What's hilarious is that the "lie" David accuses me of comes from my suggestion that maybe the DLC isn't the political behemoth its more paranoid critics always assume it to be. Why is that so offensive to Sirota? Maybe because if the DLC is not the ultimate Giant, then David Sirota ain't no giant-killer, either.
The Sirota style is perhaps best illustrated by his choice of words to describe yours truly: "formerly a Zell Miller staffer," underlined with a link to a news report about Miller's despicable 2004 Republican National Convention speech. The reader is presumably to understand that my secret fidelity to the GOP cause--which of course, I am lying about--is exposed by this association. Here's the thing: I worked for Zell from the fall of 1992 until the end of 1994, in a period when absolutely no one thought of him as anything other than a very loyal and partisan Democrat--indeed, as a bit of a "populist." And I have written far more sad and angry words (here, here, here, and here) about Miller's slide into apostasy and his eagerness to serve his old enemies in the GOP than anybody else you will meet.
So my work for Zell Miller in the early 90s is clearly no more relevant today than David Sirota's interest in working for me and Al From in 1997. If I did a post casually referring to Sirota as a "disappointed job-seeker at the DLC," he'd be rightly offended. But he shouldn't be able to have it both ways.
Lots of bloggers I talk with have the same private opinion of David Sirota's tactics as I do, but think he's useful to The Cause, precisely because he matches the single-minded energy and "take no prisoners" style of bloggers and pundits on the Right. Indeed, that's what Matt Yglesias concluded in his American Prospect review of Hostile Takeover--a review, BTW, that sparked a long Sirota post repeatedly accusing Matt of various forms of dishonesty, including "dishonest regurgitation of Big Business's talking points."
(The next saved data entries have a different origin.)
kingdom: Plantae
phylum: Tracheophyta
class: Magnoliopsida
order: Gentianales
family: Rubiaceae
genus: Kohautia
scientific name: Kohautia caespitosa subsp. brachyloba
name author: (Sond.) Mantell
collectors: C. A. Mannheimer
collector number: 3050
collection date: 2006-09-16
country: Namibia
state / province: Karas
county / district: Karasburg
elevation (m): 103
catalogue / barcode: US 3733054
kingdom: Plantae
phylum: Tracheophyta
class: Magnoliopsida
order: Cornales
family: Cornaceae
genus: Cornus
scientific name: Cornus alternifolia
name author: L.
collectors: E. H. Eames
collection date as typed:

If that's so; if Sirota's type of fulmination actually contributes to the goal of expelling the venal GOP gang that's running our country right now, then I suppose the offense caused by his chronic character attacks on fellow Democrats is just acceptable collateral damage. But I really don't see that calling people like me or Matt liars serves any purpose other than to start stupid fights that aggrandize Sirota's self-image as a brave truth-teller fighting the godless and omnipotent Washington Establishment. I wish some of his friends who find his talent for invective so useful would have a private word to him now and then and suggest there are a few lines in intra-party debate that should not be crossed.